A logistics company answers the question about potentially leaking fuel or engine oil by saying that all drivers are absorbent in their vehicles and are trained accordingly. But how should the situation be assessed at weekends? The truck fleet is parked on normal interlocking pavement, which is crisscrossed by rain gutters including collection manholes. The main collector empties into the local sewer system at the property line. However, there are no gate valves or oil separators. In this respect, a foreseeable emergency would be a fuel or engine oil spill over the weekend. A sample risk assessment using a risk matrix may look like the following:

Risk identification the unimpeded discharge of fuel or engine oil into the combined sewer system.

Risk analysis the probability of occurrence is low due to regular maintenance intervals of the trucks. The extent of damage to the environment is high. Especially because the municipal sewage treatment plant is quite close (short flow paths) and no buffering can be done there.

Risk assessment the risk lies in the yellow, medium limit range and is thus not tolerable.

Risk management Reduction of the extent of damage through a combination of organizational measures (plant security checks for leaks under the vehicles) and technical measures (installation of a liquid separator or box in the parking lot with collection equipment and cover mats).

Monitoring and review Training/sensitization of logistics staff and security guards incl. inclusion in the next emergency drill, recurring inspections of the separator.

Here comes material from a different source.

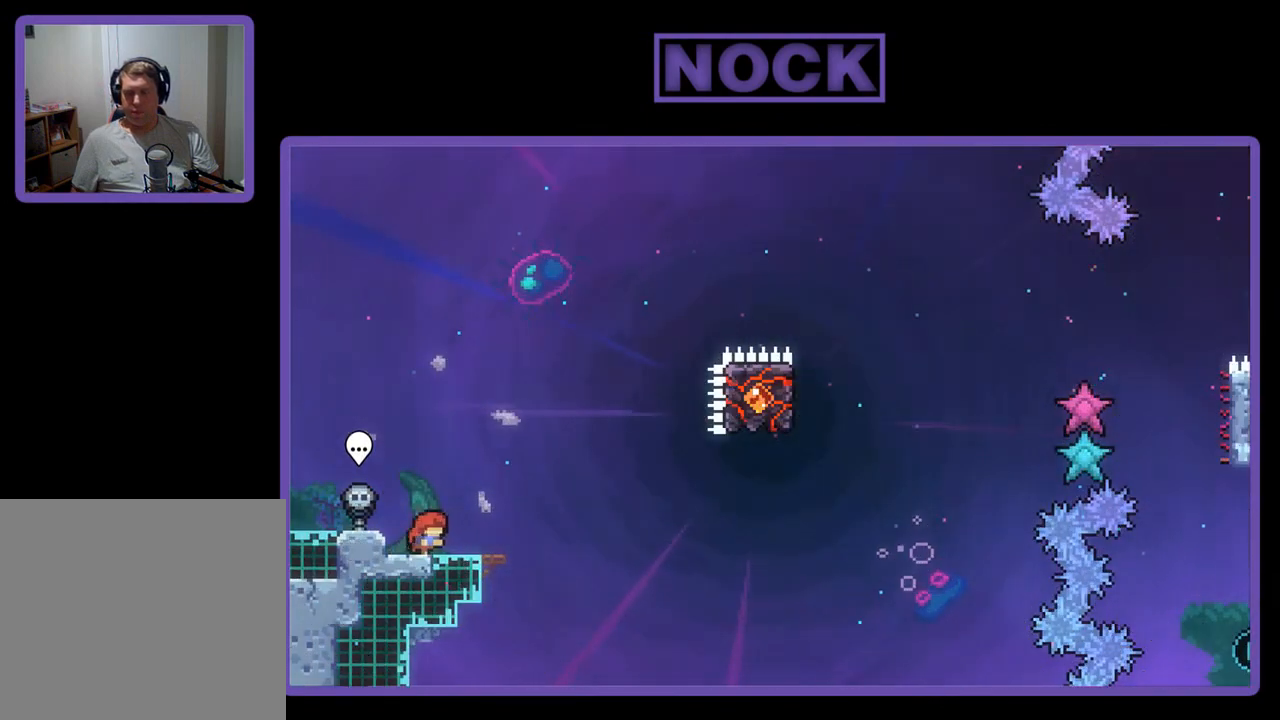
{"buttons": ["R2"], "left_stick": "center", "events": [[117, "DPAD_RIGHT", "up"], [350, "DPAD_LEFT", "down"], [433, "DPAD_LEFT", "up"]]}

The example shows how environmental aspects can be evaluated for emergency response. A positive side effect in this company is that the parking lot was cleaned of old contamination for better leak detection. From now on, all employees meticulously ensure that this remains the case. In this respect, this procedure is in line with the requirements for planning measures. Accordingly, measures must be planned for dealing with significant environmental aspects, binding commitments, and risks and opportunities as identified in ISO 14001 Chapter 6.1.1.

For each identified risk, an adequate opportunity?

As described, opportunities and risks must be identified for binding commitments. Binding commitments extend not only to applicable laws and regulations, but also to voluntary commitments such as organizational and industry standards, contractual relationships, or agreements with environmental organizations. The risk of non-compliance with unknown requirements due to an inappropriate system is quickly identified. But what is the opportunity? Comprehensive screening, like a 360-degree radar, could identify changes as early as the draft stage and identify potential impacts on the company at an early stage.

 Conclusion: Opportunities and risks in ISO14001

ISO 14001 provides companies with a systematic framework to protect the environment and respond to changing environmental conditions. The risk-based approach has been of great importance since the 2015 revision: it helps to identify new fields of action. However, it is up to the companies themselves to decide which system to use. It is important that the assessment criteria are objectively comprehensible so that the risk classification (high, medium, low) remains transparent.